Attorney Fees: In any action or dispute, at law, in equity or arbitration, that may arise under or otherwise relate to this Agreement, the prevailing party will be entitled to reimbursement of its attorney’s fees, costs, and expenses from the non- prevailing party. The term “attorney fees” is defined as any and all charges levied by an attorney or attorneys for their services including without limitation time charges, paralegal fees, legal assistant fees, at trial, on appeal, in bankruptcy, and in arbitration.
Priority: Should there be any conflict between the terms and conditions of this Master Purchase Order Terms and Conditions and any order to which this Master Purchase Order Terms and Conditions is attached or deemed attached, the terms and conditions of this Master Purchase Order Terms and Conditions shall control the rights of the parties and supersede any language to the contrary in the order.

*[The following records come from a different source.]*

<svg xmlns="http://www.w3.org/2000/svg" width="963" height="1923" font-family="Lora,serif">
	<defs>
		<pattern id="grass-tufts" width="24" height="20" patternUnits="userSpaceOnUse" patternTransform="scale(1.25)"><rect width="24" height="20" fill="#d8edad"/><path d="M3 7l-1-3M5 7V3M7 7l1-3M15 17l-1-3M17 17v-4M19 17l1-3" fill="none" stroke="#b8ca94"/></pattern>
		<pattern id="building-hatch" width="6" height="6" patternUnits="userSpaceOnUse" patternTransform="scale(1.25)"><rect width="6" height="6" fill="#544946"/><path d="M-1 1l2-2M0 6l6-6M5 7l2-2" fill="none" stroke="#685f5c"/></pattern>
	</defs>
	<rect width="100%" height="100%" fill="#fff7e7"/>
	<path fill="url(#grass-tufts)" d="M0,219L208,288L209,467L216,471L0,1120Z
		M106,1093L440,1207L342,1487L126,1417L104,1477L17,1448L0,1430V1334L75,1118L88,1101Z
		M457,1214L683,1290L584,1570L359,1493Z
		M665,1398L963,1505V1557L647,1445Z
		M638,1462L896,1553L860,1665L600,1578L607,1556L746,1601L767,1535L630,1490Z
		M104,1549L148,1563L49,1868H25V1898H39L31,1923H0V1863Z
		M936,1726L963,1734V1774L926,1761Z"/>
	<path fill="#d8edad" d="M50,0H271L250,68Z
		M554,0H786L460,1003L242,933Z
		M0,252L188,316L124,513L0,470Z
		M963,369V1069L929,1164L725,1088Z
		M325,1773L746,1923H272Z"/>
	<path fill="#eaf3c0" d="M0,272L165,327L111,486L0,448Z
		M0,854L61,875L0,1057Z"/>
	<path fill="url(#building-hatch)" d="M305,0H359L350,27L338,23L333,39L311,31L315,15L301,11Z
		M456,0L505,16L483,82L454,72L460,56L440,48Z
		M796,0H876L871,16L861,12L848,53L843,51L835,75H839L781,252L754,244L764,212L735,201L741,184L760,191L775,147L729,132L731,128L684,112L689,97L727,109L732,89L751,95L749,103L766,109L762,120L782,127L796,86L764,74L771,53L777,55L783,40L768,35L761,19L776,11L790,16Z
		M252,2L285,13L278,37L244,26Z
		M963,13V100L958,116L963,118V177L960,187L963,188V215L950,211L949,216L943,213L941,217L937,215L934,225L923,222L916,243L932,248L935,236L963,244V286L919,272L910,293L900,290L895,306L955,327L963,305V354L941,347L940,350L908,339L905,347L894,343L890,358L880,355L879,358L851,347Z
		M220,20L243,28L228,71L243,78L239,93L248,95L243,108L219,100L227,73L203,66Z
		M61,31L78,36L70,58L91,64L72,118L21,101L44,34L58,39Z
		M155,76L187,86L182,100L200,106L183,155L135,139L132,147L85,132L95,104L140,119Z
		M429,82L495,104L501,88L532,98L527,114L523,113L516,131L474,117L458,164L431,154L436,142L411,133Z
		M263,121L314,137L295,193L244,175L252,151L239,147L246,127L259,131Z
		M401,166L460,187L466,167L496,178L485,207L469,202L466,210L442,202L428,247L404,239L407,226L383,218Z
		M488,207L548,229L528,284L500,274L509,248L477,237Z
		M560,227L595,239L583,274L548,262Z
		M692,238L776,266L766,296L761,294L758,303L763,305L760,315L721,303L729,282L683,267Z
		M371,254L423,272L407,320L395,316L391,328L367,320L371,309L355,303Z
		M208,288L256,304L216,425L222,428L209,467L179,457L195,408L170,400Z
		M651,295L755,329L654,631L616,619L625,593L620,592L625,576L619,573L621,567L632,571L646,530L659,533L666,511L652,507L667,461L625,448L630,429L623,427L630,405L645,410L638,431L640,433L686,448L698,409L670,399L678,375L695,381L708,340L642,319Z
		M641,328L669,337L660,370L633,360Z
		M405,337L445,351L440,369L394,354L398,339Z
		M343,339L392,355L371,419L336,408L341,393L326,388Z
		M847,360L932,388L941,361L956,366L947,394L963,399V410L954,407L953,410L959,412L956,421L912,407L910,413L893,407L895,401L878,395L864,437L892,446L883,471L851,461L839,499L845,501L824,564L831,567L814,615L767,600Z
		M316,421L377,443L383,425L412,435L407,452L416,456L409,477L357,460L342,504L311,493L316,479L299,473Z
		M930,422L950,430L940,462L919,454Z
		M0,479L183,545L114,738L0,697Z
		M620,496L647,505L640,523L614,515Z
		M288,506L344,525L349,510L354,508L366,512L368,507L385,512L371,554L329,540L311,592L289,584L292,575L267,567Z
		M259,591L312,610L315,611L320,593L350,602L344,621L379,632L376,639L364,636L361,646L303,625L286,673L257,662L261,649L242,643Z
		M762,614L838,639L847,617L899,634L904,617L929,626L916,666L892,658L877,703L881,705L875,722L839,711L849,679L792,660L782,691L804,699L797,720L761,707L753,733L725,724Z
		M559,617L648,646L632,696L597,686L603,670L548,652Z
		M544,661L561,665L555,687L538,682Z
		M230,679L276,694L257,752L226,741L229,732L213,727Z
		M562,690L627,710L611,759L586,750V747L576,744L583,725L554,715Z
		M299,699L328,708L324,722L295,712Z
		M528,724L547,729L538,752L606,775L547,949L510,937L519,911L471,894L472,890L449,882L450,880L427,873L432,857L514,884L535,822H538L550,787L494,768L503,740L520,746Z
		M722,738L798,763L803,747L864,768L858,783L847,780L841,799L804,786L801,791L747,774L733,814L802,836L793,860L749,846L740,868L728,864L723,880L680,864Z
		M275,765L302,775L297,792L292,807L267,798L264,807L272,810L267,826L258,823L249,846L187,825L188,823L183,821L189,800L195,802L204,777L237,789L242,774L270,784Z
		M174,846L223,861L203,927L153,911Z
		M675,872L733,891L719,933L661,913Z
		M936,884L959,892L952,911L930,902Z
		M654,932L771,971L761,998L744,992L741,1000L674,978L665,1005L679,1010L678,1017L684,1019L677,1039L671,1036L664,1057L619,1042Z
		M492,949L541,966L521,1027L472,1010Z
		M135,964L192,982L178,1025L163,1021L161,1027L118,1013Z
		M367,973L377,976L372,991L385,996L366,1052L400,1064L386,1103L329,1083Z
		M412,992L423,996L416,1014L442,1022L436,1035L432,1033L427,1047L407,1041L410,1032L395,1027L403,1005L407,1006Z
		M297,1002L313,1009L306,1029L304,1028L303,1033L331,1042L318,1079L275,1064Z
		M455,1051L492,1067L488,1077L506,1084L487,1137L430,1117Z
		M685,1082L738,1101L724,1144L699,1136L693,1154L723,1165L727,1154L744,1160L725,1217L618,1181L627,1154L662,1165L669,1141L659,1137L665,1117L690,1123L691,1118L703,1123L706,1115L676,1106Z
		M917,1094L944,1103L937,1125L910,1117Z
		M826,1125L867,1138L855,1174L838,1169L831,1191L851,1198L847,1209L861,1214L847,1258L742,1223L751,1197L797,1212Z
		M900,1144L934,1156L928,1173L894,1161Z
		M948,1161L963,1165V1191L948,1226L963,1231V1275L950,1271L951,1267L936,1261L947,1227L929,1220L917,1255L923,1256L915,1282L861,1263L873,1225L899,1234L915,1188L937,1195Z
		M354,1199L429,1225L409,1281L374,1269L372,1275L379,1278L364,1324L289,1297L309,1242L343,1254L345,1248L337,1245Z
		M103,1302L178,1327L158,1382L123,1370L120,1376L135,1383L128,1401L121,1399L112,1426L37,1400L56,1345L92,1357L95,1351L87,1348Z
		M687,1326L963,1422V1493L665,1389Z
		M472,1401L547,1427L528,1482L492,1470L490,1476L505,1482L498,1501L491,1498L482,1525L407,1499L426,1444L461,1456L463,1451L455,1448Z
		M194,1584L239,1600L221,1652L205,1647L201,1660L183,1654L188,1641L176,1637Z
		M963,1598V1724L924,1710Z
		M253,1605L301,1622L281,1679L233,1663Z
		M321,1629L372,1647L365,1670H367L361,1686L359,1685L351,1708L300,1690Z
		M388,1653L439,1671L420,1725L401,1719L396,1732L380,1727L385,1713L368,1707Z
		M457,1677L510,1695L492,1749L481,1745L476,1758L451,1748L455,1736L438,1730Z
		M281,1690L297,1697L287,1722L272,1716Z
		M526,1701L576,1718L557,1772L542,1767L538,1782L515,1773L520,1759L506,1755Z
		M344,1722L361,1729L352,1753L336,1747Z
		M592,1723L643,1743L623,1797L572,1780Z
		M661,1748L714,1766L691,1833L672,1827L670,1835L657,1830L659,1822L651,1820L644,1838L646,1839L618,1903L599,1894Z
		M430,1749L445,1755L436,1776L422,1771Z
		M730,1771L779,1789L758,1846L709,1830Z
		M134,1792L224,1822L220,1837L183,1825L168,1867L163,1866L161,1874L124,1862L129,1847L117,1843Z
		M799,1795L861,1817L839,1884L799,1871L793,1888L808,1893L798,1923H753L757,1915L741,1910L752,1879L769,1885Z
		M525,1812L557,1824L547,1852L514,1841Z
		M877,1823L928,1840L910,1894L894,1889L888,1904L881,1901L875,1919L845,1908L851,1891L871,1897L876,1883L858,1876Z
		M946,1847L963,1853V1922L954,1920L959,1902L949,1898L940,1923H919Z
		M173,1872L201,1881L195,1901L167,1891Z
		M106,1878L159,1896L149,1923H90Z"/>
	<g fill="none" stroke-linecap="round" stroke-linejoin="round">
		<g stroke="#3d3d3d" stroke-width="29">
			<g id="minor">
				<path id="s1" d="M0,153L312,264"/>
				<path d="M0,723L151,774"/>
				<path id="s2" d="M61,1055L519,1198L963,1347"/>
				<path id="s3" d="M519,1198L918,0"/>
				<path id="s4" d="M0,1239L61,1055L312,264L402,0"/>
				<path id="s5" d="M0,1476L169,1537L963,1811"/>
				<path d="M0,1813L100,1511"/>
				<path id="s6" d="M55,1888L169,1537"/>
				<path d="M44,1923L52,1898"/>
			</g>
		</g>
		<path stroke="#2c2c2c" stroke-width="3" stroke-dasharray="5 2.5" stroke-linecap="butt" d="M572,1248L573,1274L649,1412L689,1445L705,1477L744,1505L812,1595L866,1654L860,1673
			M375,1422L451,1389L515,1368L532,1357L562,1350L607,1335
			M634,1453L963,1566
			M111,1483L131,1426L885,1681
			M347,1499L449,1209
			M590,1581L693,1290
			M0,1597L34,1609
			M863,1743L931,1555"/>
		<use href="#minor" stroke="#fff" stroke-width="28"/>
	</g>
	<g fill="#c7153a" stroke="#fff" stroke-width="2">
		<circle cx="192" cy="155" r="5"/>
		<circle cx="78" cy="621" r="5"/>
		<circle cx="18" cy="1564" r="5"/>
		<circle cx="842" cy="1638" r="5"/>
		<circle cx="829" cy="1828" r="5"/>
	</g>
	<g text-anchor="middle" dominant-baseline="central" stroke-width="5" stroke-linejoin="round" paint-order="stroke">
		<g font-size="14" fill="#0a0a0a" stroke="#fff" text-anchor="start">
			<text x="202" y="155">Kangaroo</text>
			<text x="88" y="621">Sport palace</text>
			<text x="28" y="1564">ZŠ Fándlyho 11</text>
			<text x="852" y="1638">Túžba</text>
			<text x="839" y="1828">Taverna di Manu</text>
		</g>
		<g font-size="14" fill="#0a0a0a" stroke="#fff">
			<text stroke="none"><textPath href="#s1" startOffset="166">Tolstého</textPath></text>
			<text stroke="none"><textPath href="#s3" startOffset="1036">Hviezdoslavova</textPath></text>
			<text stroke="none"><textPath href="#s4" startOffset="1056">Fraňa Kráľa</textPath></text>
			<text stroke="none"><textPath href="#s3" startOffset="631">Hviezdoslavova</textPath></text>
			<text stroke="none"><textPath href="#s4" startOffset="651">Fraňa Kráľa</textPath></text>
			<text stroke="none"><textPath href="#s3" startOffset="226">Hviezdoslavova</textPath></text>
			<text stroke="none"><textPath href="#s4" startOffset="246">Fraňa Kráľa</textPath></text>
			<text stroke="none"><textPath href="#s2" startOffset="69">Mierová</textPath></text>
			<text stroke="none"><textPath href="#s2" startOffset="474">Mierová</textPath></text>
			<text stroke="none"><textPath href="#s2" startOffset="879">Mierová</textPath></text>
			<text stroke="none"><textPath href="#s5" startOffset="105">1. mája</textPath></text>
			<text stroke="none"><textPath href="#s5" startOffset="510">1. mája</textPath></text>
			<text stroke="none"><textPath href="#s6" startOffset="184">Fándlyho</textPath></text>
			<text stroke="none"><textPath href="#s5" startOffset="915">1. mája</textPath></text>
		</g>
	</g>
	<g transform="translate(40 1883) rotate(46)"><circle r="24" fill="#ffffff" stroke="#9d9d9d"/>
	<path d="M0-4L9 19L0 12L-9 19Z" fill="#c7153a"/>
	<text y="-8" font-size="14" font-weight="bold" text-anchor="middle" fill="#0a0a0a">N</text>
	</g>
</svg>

Governing Law/Venue: This Master Purchase Order Terms and Conditions and any purchase orders shall be deemed entered into and performed in the State of Florida and Buyer consents to the jurisdiction of the State of Florida for purposes of enforcement of the terms hereof. Buyer agrees to the above all of the terms including but not limited to terms relating to interest on late payments, conditional terms, attorney fees and jurisdiction for enforcement. This instrument shall be construed under the laws of the State of Florida and shall be binding upon and inure to the benefit of the respective heirs, successors, and assigns of each of the parties hereto. Venue of any proceeding which is brought to enforce Vendor’s or Buyer’s right under this Purchase Order shall be brought in Pinellas County, Florida.
Excluded Provider: Each party represents that it has not been convicted of a crime related to healthcare, and is not currently listed by a federal agency as debarred, excluded or otherwise ineligible to participate in federally funded programs.
Ownership Transfer: Vendor must be able to prove they have a good and marketable title to the goods being sold. XS Supply, LLC, reserves the right to audit the chain of custody of any product and Vendor must be able to produce proof of the purchase of the goods along with a copy of the invoice and evidence of payment for the goods, within 48 hours of any request.